= Task description =
The data beneath this task is to be duplicated exactly, in its entirety.

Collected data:

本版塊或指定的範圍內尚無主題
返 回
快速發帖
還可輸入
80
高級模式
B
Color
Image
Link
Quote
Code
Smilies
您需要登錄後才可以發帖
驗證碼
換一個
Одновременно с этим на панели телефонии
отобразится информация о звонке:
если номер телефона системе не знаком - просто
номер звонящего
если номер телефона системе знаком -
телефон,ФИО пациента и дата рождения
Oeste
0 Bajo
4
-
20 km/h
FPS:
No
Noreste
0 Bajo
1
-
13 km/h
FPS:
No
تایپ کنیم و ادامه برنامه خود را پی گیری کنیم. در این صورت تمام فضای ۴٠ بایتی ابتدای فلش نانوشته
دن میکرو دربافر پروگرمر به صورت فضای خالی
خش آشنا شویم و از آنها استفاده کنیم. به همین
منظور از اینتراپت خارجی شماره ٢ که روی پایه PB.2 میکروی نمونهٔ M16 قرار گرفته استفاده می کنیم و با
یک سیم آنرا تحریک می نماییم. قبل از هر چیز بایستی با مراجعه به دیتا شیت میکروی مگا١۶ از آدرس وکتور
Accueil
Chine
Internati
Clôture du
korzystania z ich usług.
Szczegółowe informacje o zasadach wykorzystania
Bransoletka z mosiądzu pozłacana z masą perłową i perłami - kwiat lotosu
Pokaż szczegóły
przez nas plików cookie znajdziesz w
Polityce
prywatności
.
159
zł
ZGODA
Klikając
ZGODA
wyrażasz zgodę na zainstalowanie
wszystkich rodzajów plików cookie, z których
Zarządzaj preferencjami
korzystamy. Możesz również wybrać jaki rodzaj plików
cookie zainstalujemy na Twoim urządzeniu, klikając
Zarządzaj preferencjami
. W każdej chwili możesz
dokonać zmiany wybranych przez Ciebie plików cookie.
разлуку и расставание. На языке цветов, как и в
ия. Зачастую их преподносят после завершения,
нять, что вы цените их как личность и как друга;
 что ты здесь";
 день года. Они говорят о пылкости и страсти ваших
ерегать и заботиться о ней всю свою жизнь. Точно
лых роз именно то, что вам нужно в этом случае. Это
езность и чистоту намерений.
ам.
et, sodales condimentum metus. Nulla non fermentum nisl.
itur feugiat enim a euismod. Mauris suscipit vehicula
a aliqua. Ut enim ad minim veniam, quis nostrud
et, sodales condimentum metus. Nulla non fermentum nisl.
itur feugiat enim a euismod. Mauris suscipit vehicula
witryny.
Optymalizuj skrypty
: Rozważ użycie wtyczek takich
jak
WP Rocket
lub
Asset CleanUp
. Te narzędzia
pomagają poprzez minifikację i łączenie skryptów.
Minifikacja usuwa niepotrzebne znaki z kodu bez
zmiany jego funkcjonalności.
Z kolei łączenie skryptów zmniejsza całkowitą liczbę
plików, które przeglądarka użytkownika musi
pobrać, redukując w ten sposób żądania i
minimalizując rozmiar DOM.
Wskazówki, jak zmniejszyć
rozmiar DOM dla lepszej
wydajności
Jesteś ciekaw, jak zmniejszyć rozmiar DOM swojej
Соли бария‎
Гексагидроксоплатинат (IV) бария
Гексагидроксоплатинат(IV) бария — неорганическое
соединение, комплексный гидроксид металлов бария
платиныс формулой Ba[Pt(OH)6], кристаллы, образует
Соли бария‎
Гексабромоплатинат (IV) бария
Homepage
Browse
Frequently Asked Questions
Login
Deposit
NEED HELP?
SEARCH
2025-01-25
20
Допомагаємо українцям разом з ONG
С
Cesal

= Response to the exercise =
本版塊或指定的範圍內尚無主題
返 回
快速發帖
還可輸入
80
高級模式
B
Color
Image
Link
Quote
Code
Smilies
您需要登錄後才可以發帖
驗證碼
換一個
Одновременно с этим на панели телефонии
отобразится информация о звонке:
если номер телефона системе не знаком - просто
номер звонящего
если номер телефона системе знаком -
телефон,ФИО пациента и дата рождения
Oeste
0 Bajo
4
-
20 km/h
FPS:
No
Noreste
0 Bajo
1
-
13 km/h
FPS:
No
تایپ کنیم و ادامه برنامه خود را پی گیری کنیم. در این صورت تمام فضای ۴٠ بایتی ابتدای فلش نانوشته
دن میکرو دربافر پروگرمر به صورت فضای خالی
خش آشنا شویم و از آنها استفاده کنیم. به همین
منظور از اینتراپت خارجی شماره ٢ که روی پایه PB.2 میکروی نمونهٔ M16 قرار گرفته استفاده می کنیم و با
یک سیم آنرا تحریک می نماییم. قبل از هر چیز بایستی با مراجعه به دیتا شیت میکروی مگا١۶ از آدرس وکتور
Accueil
Chine
Internati
Clôture du
korzystania z ich usług.
Szczegółowe informacje o zasadach wykorzystania
Bransoletka z mosiądzu pozłacana z masą perłową i perłami - kwiat lotosu
Pokaż szczegóły
przez nas plików cookie znajdziesz w
Polityce
prywatności
.
159
zł
ZGODA
Klikając
ZGODA
wyrażasz zgodę na zainstalowanie
wszystkich rodzajów plików cookie, z których
Zarządzaj preferencjami
korzystamy. Możesz również wybrać jaki rodzaj plików
cookie zainstalujemy na Twoim urządzeniu, klikając
Zarządzaj preferencjami
. W każdej chwili możesz
dokonać zmiany wybranych przez Ciebie plików cookie.
разлуку и расставание. На языке цветов, как и в
ия. Зачастую их преподносят после завершения,
нять, что вы цените их как личность и как друга;
 что ты здесь";
 день года. Они говорят о пылкости и страсти ваших
ерегать и заботиться о ней всю свою жизнь. Точно
лых роз именно то, что вам нужно в этом случае. Это
езность и чистоту намерений.
ам.
et, sodales condimentum metus. Nulla non fermentum nisl.
itur feugiat enim a euismod. Mauris suscipit vehicula
a aliqua. Ut enim ad minim veniam, quis nostrud
et, sodales condimentum metus. Nulla non fermentum nisl.
itur feugiat enim a euismod. Mauris suscipit vehicula
witryny.
Optymalizuj skrypty
: Rozważ użycie wtyczek takich
jak
WP Rocket
lub
Asset CleanUp
. Te narzędzia
pomagają poprzez minifikację i łączenie skryptów.
Minifikacja usuwa niepotrzebne znaki z kodu bez
zmiany jego funkcjonalności.
Z kolei łączenie skryptów zmniejsza całkowitą liczbę
plików, które przeglądarka użytkownika musi
pobrać, redukując w ten sposób żądania i
minimalizując rozmiar DOM.
Wskazówki, jak zmniejszyć
rozmiar DOM dla lepszej
wydajności
Jesteś ciekaw, jak zmniejszyć rozmiar DOM swojej
Соли бария‎
Гексагидроксоплатинат (IV) бария
Гексагидроксоплатинат(IV) бария — неорганическое
соединение, комплексный гидроксид металлов бария
платиныс формулой Ba[Pt(OH)6], кристаллы, образует
Соли бария‎
Гексабромоплатинат (IV) бария
Homepage
Browse
Frequently Asked Questions
Login
Deposit
NEED HELP?
SEARCH
2025-01-25
20
Допомагаємо українцям разом з ONG
С
Cesal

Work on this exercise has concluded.